Osoby w starszym wieku, chore czy niepełnosprawne były traktowane w naszej cywilizacji jako seniorowie rodu – z szacunkiem i miłością. Dlatego, że we wcześniejszym i aktywnym czasie swego życia dbali oni o swoją rodzinę, troszczyli się o swych najbliższych. Wsłuchiwano się więc w mądrość życiową seniorów, poświęcając się – jak było trzeba dla nich w czasie ich choroby czy starości. Seniorzy traktowani jako najlepsze dobro rodziny, pozostawali w bliskości swej rodziny do końca swych dni, bo powszechnie uważano, że w ich najlepszym interesie jest dożycie swych lat w kręgu kochającej rodziny.

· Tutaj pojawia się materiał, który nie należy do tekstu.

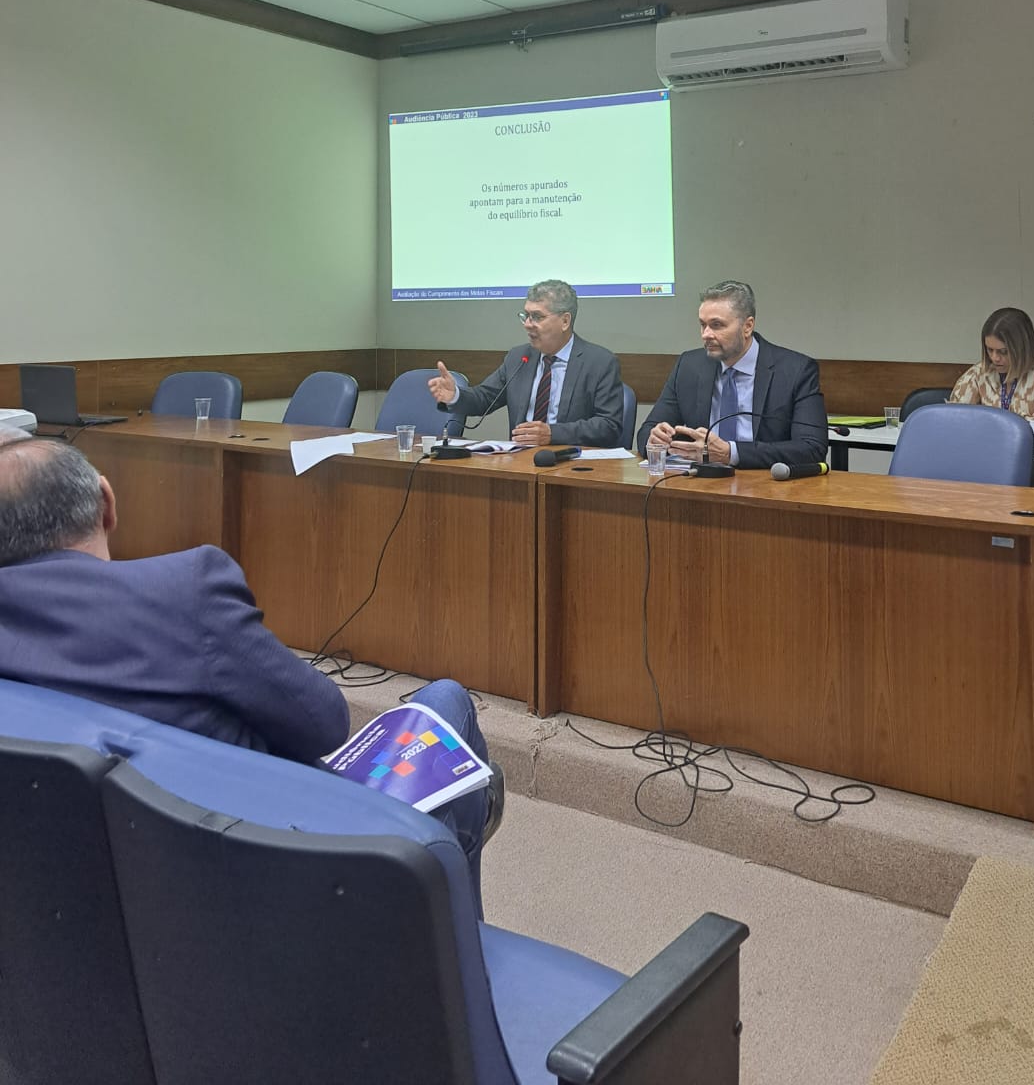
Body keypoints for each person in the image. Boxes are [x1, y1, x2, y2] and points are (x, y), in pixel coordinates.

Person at [0, 433, 499, 907]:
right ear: (106, 503)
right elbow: (326, 724)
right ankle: (459, 943)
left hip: (121, 879)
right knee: (447, 705)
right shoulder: (183, 590)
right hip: (303, 864)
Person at [638, 280, 828, 471]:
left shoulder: (795, 370)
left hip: (766, 480)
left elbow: (812, 448)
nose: (706, 334)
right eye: (703, 325)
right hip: (701, 481)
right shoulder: (689, 366)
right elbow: (645, 433)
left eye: (717, 325)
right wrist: (655, 439)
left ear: (747, 326)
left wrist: (731, 453)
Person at [428, 277, 624, 447]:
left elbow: (609, 426)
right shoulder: (518, 357)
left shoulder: (599, 362)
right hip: (520, 462)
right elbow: (484, 398)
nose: (528, 324)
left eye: (537, 317)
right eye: (526, 316)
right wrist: (455, 396)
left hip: (571, 462)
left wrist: (552, 434)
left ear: (565, 321)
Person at [949, 307, 1034, 422]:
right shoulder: (980, 373)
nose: (994, 358)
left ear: (1022, 348)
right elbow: (953, 418)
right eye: (989, 350)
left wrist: (1003, 423)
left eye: (1003, 351)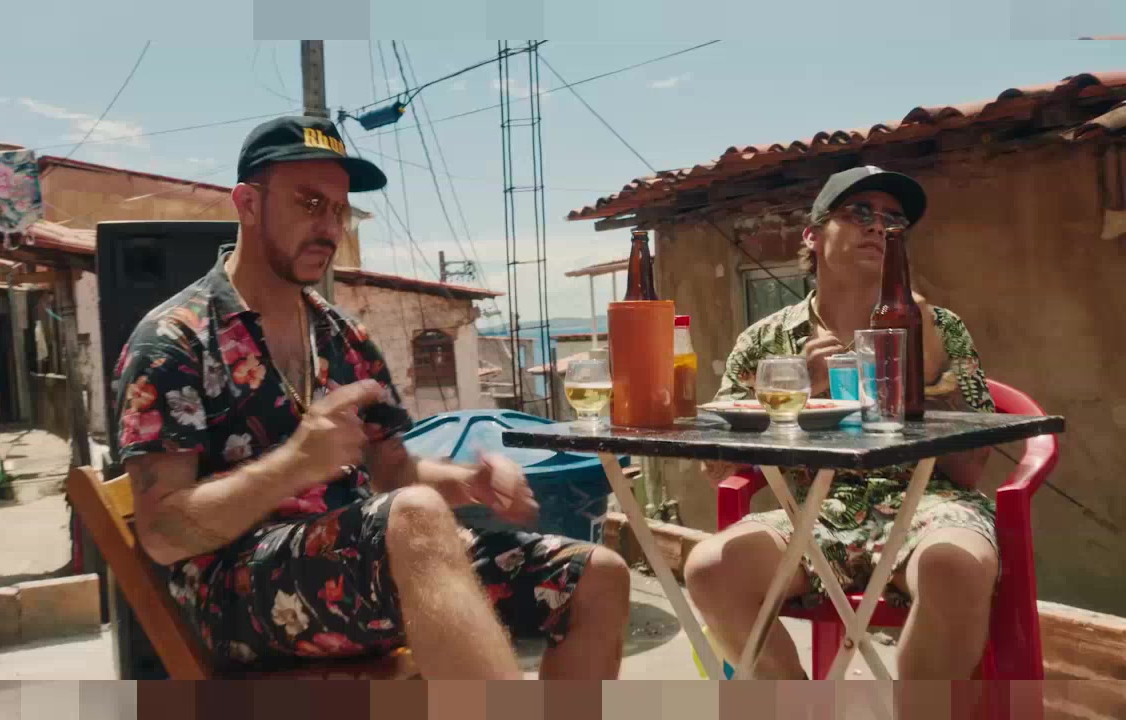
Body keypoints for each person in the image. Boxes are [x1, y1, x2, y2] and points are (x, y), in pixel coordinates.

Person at [111, 116, 629, 680]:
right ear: (248, 203)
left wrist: (470, 483)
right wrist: (295, 464)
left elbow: (393, 471)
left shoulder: (342, 338)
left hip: (370, 561)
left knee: (597, 578)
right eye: (309, 203)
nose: (328, 227)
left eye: (339, 210)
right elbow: (161, 534)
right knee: (414, 517)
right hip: (237, 596)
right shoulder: (174, 341)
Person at [683, 167, 998, 687]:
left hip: (933, 507)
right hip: (813, 515)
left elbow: (970, 469)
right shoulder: (766, 340)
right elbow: (715, 469)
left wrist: (930, 370)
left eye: (894, 220)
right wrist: (797, 393)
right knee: (709, 568)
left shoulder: (939, 327)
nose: (878, 227)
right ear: (812, 234)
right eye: (860, 213)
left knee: (954, 564)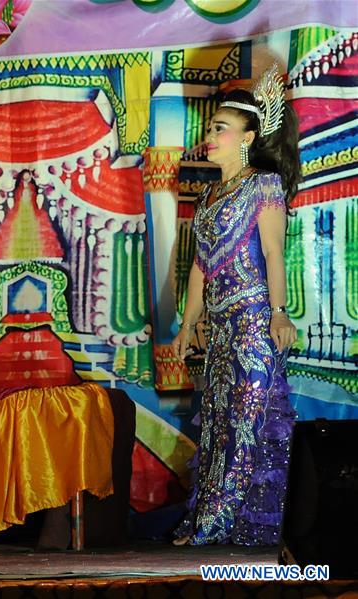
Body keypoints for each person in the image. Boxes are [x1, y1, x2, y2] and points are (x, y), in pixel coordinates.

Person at [171, 65, 300, 546]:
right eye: (210, 128)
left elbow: (272, 252)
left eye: (220, 128)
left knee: (247, 421)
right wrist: (188, 324)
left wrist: (279, 313)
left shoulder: (262, 185)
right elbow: (199, 266)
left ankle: (223, 522)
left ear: (247, 137)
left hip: (254, 322)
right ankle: (212, 517)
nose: (210, 136)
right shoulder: (207, 195)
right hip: (221, 327)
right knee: (218, 423)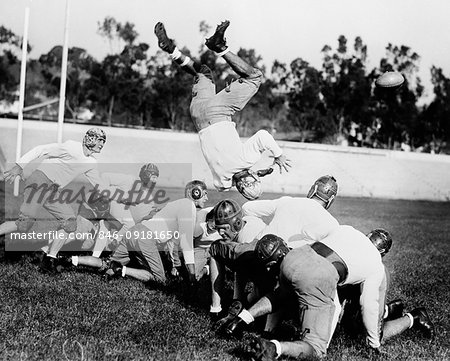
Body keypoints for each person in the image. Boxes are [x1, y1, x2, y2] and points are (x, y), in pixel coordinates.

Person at [154, 20, 291, 200]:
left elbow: (264, 136)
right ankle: (171, 49)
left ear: (250, 178)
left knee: (254, 78)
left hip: (217, 113)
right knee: (202, 72)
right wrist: (254, 173)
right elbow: (233, 181)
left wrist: (278, 155)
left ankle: (219, 47)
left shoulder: (246, 160)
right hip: (198, 115)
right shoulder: (221, 181)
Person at [222, 225, 389, 360]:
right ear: (383, 252)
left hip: (297, 255)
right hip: (318, 275)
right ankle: (274, 348)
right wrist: (374, 344)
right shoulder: (377, 265)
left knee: (281, 293)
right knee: (316, 349)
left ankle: (240, 320)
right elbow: (369, 306)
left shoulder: (348, 229)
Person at [209, 176, 340, 322]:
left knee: (215, 250)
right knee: (280, 285)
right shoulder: (332, 224)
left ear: (313, 190)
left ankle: (216, 309)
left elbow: (247, 208)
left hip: (257, 252)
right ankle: (267, 328)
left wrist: (260, 225)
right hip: (285, 269)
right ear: (331, 200)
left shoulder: (289, 201)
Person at [0, 128, 124, 273]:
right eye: (100, 140)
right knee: (24, 224)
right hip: (39, 182)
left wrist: (123, 197)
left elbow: (100, 186)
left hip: (53, 190)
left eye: (103, 141)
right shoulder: (71, 147)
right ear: (90, 138)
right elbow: (41, 149)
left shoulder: (91, 162)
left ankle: (48, 261)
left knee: (70, 222)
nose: (102, 143)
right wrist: (19, 166)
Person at [338, 229, 435, 343]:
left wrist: (374, 339)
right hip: (357, 301)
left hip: (371, 304)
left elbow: (375, 314)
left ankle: (414, 317)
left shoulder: (379, 274)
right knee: (346, 325)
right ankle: (391, 310)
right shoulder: (354, 257)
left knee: (363, 336)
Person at [59, 164, 162, 271]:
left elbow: (144, 209)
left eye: (156, 177)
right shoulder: (129, 180)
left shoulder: (146, 193)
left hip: (109, 212)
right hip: (106, 205)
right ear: (146, 175)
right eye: (153, 177)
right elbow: (104, 177)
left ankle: (94, 258)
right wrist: (105, 195)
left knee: (98, 232)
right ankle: (49, 251)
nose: (155, 180)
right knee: (82, 235)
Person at [102, 180, 207, 285]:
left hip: (135, 230)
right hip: (145, 238)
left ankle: (104, 269)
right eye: (205, 194)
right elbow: (186, 242)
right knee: (160, 280)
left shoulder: (178, 203)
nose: (207, 198)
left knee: (107, 263)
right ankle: (120, 270)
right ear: (195, 193)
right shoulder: (188, 206)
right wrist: (192, 275)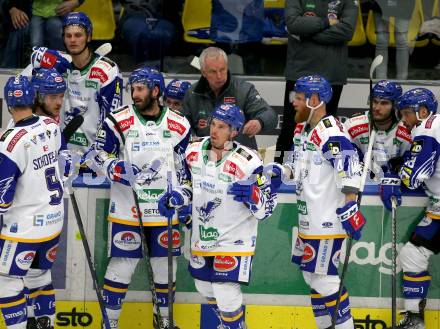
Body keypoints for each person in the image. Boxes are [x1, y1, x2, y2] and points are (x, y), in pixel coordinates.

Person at [158, 103, 277, 329]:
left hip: (235, 239)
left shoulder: (248, 161)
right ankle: (228, 323)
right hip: (203, 236)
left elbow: (268, 207)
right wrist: (177, 198)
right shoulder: (193, 152)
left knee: (226, 290)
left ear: (234, 131)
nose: (214, 131)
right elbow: (188, 187)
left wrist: (254, 196)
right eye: (213, 124)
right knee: (204, 286)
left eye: (222, 127)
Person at [91, 67, 191, 329]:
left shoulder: (180, 124)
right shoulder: (117, 120)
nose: (134, 94)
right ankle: (109, 323)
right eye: (132, 88)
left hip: (164, 212)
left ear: (156, 91)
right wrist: (114, 167)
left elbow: (186, 170)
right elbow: (96, 155)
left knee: (164, 269)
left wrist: (183, 197)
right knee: (121, 266)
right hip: (127, 209)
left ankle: (165, 321)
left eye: (140, 89)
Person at [285, 75, 364, 329]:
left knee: (324, 280)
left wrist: (351, 204)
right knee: (312, 277)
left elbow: (350, 163)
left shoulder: (329, 132)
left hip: (326, 221)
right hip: (309, 220)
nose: (293, 103)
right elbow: (294, 166)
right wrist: (279, 171)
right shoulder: (303, 130)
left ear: (314, 100)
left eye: (298, 98)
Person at [0, 75, 66, 329]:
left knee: (8, 282)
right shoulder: (51, 125)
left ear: (8, 103)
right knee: (39, 277)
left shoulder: (10, 142)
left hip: (24, 228)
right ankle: (45, 324)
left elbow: (2, 200)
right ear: (34, 97)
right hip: (52, 222)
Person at [381, 88, 439, 329]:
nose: (405, 119)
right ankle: (415, 319)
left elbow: (414, 177)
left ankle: (415, 320)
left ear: (423, 111)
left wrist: (396, 172)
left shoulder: (427, 128)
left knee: (413, 255)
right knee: (412, 255)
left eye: (407, 114)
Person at [30, 12, 123, 159]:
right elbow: (34, 57)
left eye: (78, 35)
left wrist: (98, 156)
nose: (73, 40)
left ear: (89, 37)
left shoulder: (107, 70)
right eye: (68, 36)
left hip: (95, 156)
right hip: (59, 153)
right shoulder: (58, 64)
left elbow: (113, 120)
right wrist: (46, 59)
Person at [275, 0, 358, 163]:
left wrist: (308, 34)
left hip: (332, 76)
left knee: (327, 128)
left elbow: (347, 31)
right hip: (298, 73)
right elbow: (293, 24)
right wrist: (326, 22)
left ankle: (328, 169)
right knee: (290, 127)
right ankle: (277, 171)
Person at [182, 46, 277, 150]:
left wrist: (260, 122)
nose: (219, 76)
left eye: (222, 70)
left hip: (240, 158)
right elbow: (183, 124)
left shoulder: (243, 90)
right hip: (205, 157)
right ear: (204, 73)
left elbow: (270, 115)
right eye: (213, 72)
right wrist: (191, 139)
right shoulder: (192, 93)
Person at [344, 80, 412, 179]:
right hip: (359, 184)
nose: (377, 108)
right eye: (374, 102)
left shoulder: (407, 129)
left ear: (395, 106)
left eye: (384, 103)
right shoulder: (352, 125)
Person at [371, 0, 414, 80]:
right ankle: (380, 79)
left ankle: (402, 79)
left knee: (401, 41)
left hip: (404, 5)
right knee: (381, 41)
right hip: (380, 5)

Święty Jan Paweł II dwa wyżej opisane, jakże różne od siebie modele życia społecznego, zdefiniował jako cywilizację życia albo cywilizację śmierci. W pierwszym przypadku każde życie od jego poczęcia do naturalnej śmierci jest uznawane za wartość najwyższą i bezwzględnie chronioną, w drugim przypadku jest aborcja na życzenie, eutanazja osób chorych i w podeszłym wieku, czyli uśmiercanie słabszych w imię komfortu życia młodych, zdrowych i silnych.
Każdy człowiek dziś powinien się zdecydować, którą drogę wybiera. Nasz Stwórca podpowiada nam w Dekalogu: „Wybieraj życie…”!